The Rwandan government plans to boost surveillance at border entry points after seeing a link between cross-border transporters and the emerging illicit drug problem in the country.
Despite efforts by the Rwanda National Police and other institutions to fight abuse and trafficking of drugs like marijuana, cocaine and heroin, the drugs have still found their way into the country — contributing to a growing drug abuse problem among the youth.
“We have established that the drugs are coming from outside the country,” said assistant Police Commissioner and Police spokesperson Theos Badege.
He said Tanzania and the Democratic Republic of Congo have been identified as key entry routes and the government is working with both countries to stem the movement and sale of the illicit drugs.

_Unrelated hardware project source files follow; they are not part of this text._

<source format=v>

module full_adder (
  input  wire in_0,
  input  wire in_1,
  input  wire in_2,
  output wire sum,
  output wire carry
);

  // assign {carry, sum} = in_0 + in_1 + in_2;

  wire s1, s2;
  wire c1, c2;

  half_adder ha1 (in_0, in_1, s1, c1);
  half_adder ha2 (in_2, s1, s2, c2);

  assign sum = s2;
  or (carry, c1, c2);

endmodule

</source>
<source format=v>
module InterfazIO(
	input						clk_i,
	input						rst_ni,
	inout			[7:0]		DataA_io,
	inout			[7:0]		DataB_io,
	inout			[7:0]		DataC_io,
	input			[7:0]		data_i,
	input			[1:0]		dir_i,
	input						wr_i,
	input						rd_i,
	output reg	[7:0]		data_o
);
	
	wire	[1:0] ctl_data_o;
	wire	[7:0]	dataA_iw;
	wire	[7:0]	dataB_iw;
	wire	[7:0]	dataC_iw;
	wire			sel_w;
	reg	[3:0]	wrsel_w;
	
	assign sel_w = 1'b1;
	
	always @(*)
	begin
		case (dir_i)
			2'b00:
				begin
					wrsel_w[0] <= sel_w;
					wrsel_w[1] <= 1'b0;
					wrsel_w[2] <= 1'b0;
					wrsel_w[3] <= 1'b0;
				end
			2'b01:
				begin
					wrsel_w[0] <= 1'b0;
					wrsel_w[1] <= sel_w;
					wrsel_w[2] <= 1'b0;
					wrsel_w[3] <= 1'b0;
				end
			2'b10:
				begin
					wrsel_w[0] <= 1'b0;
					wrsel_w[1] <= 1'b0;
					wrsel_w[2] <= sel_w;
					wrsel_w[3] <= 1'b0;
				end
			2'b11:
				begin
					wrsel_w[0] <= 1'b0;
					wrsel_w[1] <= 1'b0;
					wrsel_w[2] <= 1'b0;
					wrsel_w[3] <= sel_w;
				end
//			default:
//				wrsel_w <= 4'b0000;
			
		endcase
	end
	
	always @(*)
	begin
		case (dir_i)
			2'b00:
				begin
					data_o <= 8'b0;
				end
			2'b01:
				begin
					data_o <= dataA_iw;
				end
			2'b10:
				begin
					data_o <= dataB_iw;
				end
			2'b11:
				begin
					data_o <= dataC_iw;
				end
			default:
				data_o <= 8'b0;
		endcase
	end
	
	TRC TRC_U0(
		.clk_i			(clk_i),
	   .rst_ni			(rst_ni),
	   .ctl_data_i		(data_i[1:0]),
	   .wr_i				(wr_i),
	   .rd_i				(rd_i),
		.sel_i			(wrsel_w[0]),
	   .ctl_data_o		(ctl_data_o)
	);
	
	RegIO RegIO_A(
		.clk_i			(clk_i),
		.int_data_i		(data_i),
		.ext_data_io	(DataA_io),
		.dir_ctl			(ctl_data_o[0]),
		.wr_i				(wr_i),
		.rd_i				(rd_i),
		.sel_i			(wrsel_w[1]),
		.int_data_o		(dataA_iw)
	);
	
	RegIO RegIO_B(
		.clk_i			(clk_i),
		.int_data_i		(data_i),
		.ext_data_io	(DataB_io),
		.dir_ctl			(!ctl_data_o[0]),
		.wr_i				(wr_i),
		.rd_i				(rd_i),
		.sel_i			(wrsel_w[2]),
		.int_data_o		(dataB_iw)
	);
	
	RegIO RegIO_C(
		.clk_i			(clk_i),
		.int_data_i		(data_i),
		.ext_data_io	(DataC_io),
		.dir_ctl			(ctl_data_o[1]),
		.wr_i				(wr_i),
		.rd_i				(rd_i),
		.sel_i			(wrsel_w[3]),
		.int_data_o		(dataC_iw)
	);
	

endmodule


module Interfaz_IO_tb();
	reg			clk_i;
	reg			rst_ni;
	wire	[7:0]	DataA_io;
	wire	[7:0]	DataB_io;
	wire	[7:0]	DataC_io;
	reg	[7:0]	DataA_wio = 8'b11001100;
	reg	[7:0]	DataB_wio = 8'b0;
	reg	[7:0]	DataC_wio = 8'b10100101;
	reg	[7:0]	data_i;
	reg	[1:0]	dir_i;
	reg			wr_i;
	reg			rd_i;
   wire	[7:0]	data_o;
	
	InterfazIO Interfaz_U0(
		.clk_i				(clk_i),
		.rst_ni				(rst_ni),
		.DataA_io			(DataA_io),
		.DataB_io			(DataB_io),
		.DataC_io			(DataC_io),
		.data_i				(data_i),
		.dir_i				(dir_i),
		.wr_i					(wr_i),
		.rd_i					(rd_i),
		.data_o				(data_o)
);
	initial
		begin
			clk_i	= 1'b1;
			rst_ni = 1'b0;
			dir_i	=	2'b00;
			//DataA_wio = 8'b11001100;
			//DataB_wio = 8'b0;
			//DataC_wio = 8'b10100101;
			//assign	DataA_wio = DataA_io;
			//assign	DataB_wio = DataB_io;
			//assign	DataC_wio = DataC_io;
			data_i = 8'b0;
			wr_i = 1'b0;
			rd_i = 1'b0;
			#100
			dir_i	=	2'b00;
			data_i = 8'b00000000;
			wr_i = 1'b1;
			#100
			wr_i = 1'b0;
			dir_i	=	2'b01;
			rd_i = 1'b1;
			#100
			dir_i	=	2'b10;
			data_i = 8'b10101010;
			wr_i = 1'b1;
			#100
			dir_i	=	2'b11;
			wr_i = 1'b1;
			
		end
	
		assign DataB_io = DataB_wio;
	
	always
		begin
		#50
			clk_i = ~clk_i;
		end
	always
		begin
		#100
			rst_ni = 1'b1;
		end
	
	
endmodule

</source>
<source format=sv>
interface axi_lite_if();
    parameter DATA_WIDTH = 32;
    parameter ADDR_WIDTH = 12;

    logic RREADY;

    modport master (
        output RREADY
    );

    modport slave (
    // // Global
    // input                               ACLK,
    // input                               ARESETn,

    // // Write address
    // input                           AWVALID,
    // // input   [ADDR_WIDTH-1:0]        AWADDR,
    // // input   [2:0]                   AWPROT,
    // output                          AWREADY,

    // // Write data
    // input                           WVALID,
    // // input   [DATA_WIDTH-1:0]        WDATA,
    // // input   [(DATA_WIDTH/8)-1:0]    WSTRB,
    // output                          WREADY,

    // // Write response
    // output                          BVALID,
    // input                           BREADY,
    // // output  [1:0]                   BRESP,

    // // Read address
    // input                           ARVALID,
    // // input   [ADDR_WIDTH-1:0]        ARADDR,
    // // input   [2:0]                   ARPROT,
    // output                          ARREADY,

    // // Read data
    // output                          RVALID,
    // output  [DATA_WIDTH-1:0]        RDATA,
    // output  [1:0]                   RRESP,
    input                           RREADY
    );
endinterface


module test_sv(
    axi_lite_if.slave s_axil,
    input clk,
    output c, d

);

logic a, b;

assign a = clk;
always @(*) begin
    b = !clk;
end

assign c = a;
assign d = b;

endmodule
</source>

ACP Badege said Rubavu, which shares a border with DR Congo, and Rusumo-Kirehe, on the border with Tanzania, were the main routes used to get marijuana into Kigali, mostly using cross-border transporters.

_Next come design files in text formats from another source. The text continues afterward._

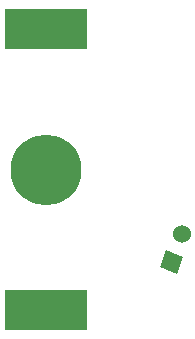
<source format=gbs>
G04 (created by PCBNEW (2013-07-07 BZR 4022)-stable) date 16-09-2014 20:10:18*
%MOIN*%
G04 Gerber Fmt 3.4, Leading zero omitted, Abs format*
%FSLAX34Y34*%
G01*
G70*
G90*
G04 APERTURE LIST*
%ADD10C,0.00590551*%
%ADD11C,0.06*%
%ADD12C,0.23622*%
%ADD13R,0.275591X0.137795*%
G04 APERTURE END LIST*
G54D10*
G36*
X4223Y-3599D02*
X3659Y-3394D01*
X3864Y-2830D01*
X4428Y-3035D01*
X4223Y-3599D01*
X4223Y-3599D01*
G37*
G54D11*
X4386Y-2275D03*
G54D12*
X-135Y-135D03*
G54D13*
X-135Y-4823D03*
X-135Y4553D03*
M02*

</source>
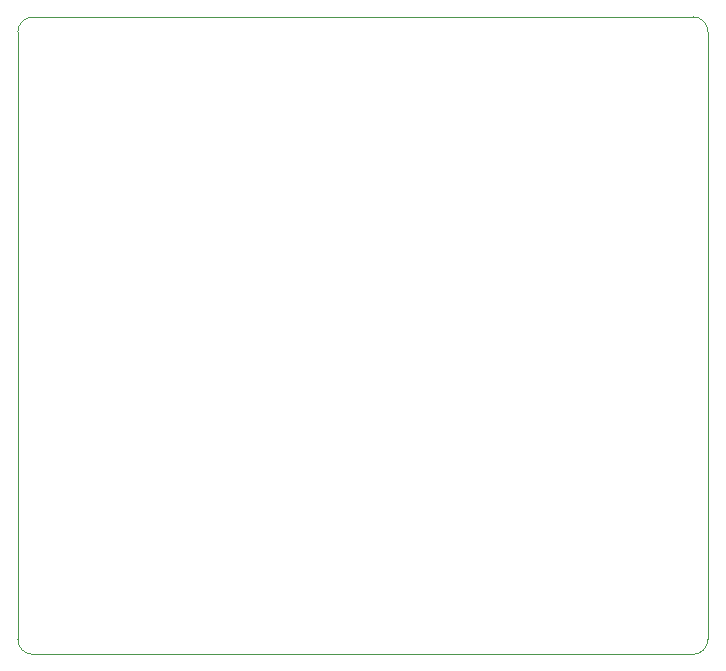
<source format=gbr>
%TF.GenerationSoftware,KiCad,Pcbnew,(6.0.2)*%
%TF.CreationDate,2022-02-24T11:02:53-06:00*%
%TF.ProjectId,RS232TTL_Adaper,52533233-3254-4544-9c5f-416461706572,rev?*%
%TF.SameCoordinates,Original*%
%TF.FileFunction,Profile,NP*%
%FSLAX46Y46*%
G04 Gerber Fmt 4.6, Leading zero omitted, Abs format (unit mm)*
G04 Created by KiCad (PCBNEW (6.0.2)) date 2022-02-24 11:02:53*
%MOMM*%
%LPD*%
G01*
G04 APERTURE LIST*
%TA.AperFunction,Profile*%
%ADD10C,0.100000*%
%TD*%
G04 APERTURE END LIST*
D10*
X90160976Y-79384026D02*
G75*
G03*
X88890976Y-80654026I-1J-1269999D01*
G01*
X147320000Y-80645000D02*
X147310974Y-132089024D01*
X146040974Y-133359024D02*
X90160976Y-133359024D01*
X88890976Y-132089024D02*
G75*
G03*
X90160976Y-133359024I1269999J-1D01*
G01*
X88890976Y-132089024D02*
X88890976Y-80654026D01*
X147320000Y-80645000D02*
G75*
G03*
X146050000Y-79375000I-1269999J1D01*
G01*
X146040974Y-133359024D02*
G75*
G03*
X147310974Y-132089024I1J1269999D01*
G01*
X90160976Y-79384026D02*
X146050000Y-79375000D01*
M02*

</source>
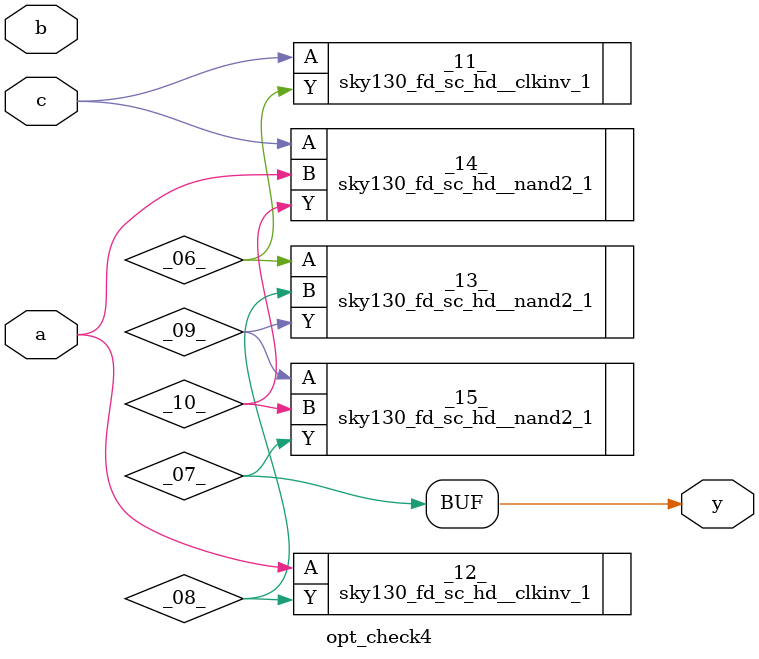
<source format=v>
/* Generated by Yosys 0.7 (git sha1 61f6811, gcc 6.2.0-11ubuntu1 -O2 -fdebug-prefix-map=/build/yosys-OIL3SR/yosys-0.7=. -fstack-protector-strong -fPIC -Os) */

module opt_check4(a, b, c, y);
  wire _00_;
  wire _01_;
  wire _02_;
  wire _03_;
  wire _04_;
  wire _05_;
  wire _06_;
  wire _07_;
  wire _08_;
  wire _09_;
  wire _10_;
  input a;
  input b;
  input c;
  output y;
  sky130_fd_sc_hd__clkinv_1 _11_ (
    .A(_03_),
    .Y(_06_)
  );
  sky130_fd_sc_hd__clkinv_1 _12_ (
    .A(_04_),
    .Y(_08_)
  );
  sky130_fd_sc_hd__nand2_1 _13_ (
    .A(_06_),
    .B(_08_),
    .Y(_09_)
  );
  sky130_fd_sc_hd__nand2_1 _14_ (
    .A(_03_),
    .B(_04_),
    .Y(_10_)
  );
  sky130_fd_sc_hd__nand2_1 _15_ (
    .A(_09_),
    .B(_10_),
    .Y(_07_)
  );
  assign _03_ = c;
  assign _04_ = a;
  assign _05_ = b;
  assign y = _07_;
endmodule

</source>
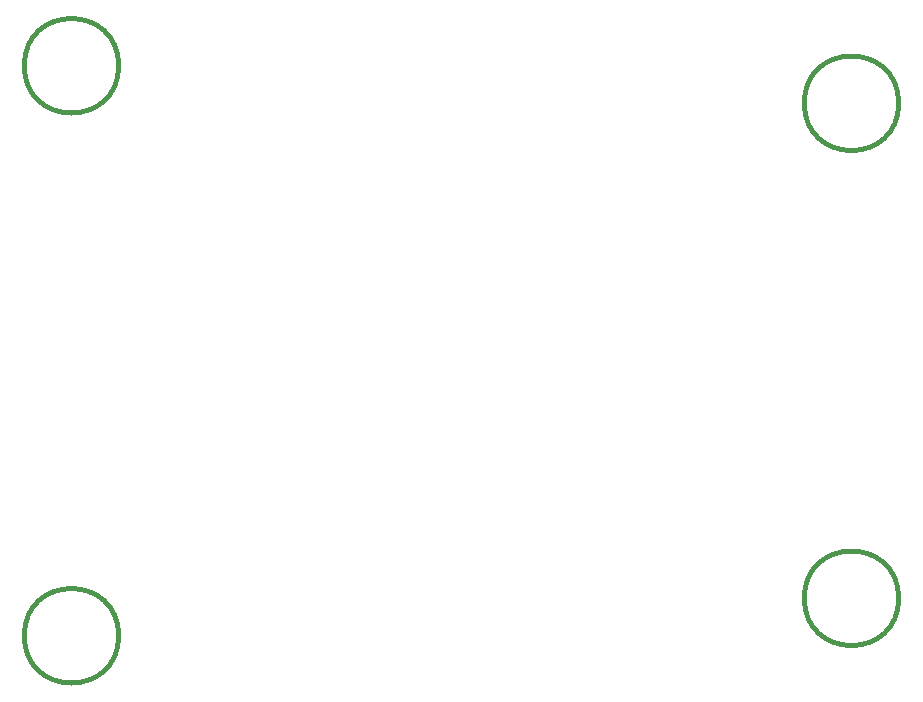
<source format=gbr>
G04 #@! TF.FileFunction,Other,Comment*
%FSLAX46Y46*%
G04 Gerber Fmt 4.6, Leading zero omitted, Abs format (unit mm)*
G04 Created by KiCad (PCBNEW no-vcs-found-product) date Thu Sep 29 09:32:32 2016*
%MOMM*%
%LPD*%
G01*
G04 APERTURE LIST*
%ADD10C,0.100000*%
%ADD11C,0.381000*%
G04 APERTURE END LIST*
D10*
D11*
X123430000Y-73870000D02*
G75*
G03X123430000Y-73870000I-4000000J0D01*
G01*
X189470000Y-77045000D02*
G75*
G03X189470000Y-77045000I-4000000J0D01*
G01*
X123430000Y-122130000D02*
G75*
G03X123430000Y-122130000I-4000000J0D01*
G01*
X189470000Y-118955000D02*
G75*
G03X189470000Y-118955000I-4000000J0D01*
G01*
M02*

</source>
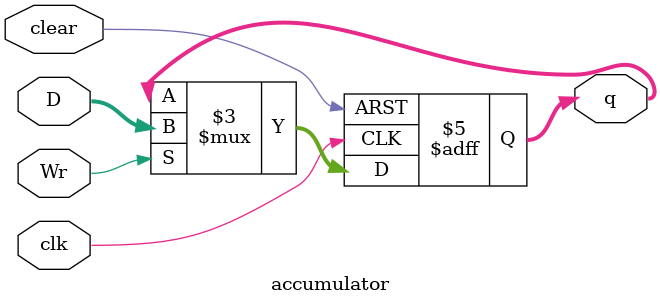
<source format=v>
module accumulator (D,Wr,clear,clk,q);
input [7:0] D;
input Wr,clear,clk;
output reg [7:0] q;

always @ (posedge clk , posedge clear) 
	begin
		if (clear) 
			q <= 0;
		else if(Wr) 
			q<=D;
		else 
			q<=q;
	end
endmodule



</source>
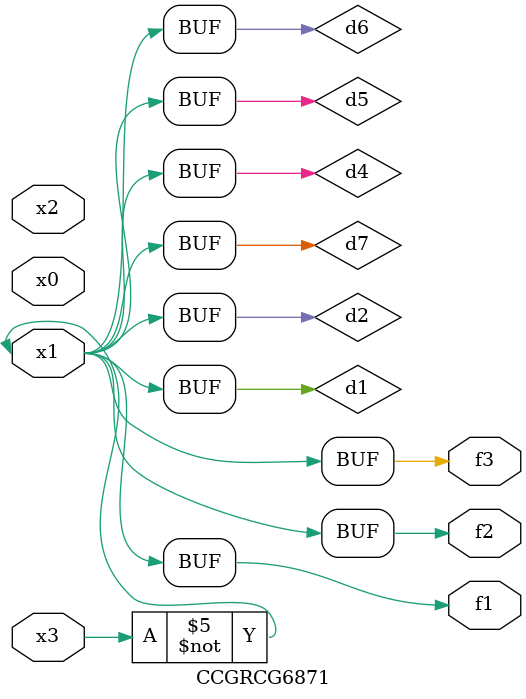
<source format=v>
module CCGRCG6871(
	input x0, x1, x2, x3,
	output f1, f2, f3
);

	wire d1, d2, d3, d4, d5, d6, d7;

	not (d1, x3);
	buf (d2, x1);
	xnor (d3, d1, d2);
	nor (d4, d1);
	buf (d5, d1, d2);
	buf (d6, d4, d5);
	nand (d7, d4);
	assign f1 = d6;
	assign f2 = d7;
	assign f3 = d6;
endmodule

</source>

However, there have also been attempts by traffickers to get drugs in through Kigali International Airport.
A woman travelling from the Eastern province was recently arrested after she was found with 120 sachets of illicit spirits strapped around the baby on her back. Police also impounded a vehicle and a motorcycle, which had about 400 kilogrammes of marijuana.
On December 29, the police destroyed narcotic drugs worth more than Rwf16.7 million ($19,539) seized in various operations in Kigali.
The drugs had been intercepted on their way from the DR Congo.
Article 594 of the penal code stipulates that any person who unlawfully makes, transforms, imports, or sells narcotic drugs and psychotropic substances within the country, shall be liable to three to five years in jail and a fine of between Rwf500,000 ($585) to Rwf5 million ($5,850).
ACP Badege said the different points of entry into the country are now well equipped with equipment and sniffer dogs to scan and detect illicit drugs.
“We now know what to do about this problem and there is progress especially in Nyamirambo and Gatsata,” he said.
ACP Badege said drug abuse leads to other crimes like rape, defilement, violence, and theft.
The director-general of the newly established National Rehabilitation Services, Aimé Bosenibamwe, recently said they are seeing an increase in the number of parents begging to have their children taken into rehabilitation centres as drug abuse is ruining the lives of many young people in the country.
Rwanda currently has three rehabilitation centres of Iwawa Rehabilitation and Vocational Skills Development Centre, Gitagata and Nyamagabe. The centres host more than 4,000 young people between the age of 17 and 18.
Speaking during the closing of the recent annual national dialogue (Umushikirano), President Paul Kagame underscored the need to fight drug abuse, which he said was destroying the country’s youth and urged authorities to put in more effort to end the scourge.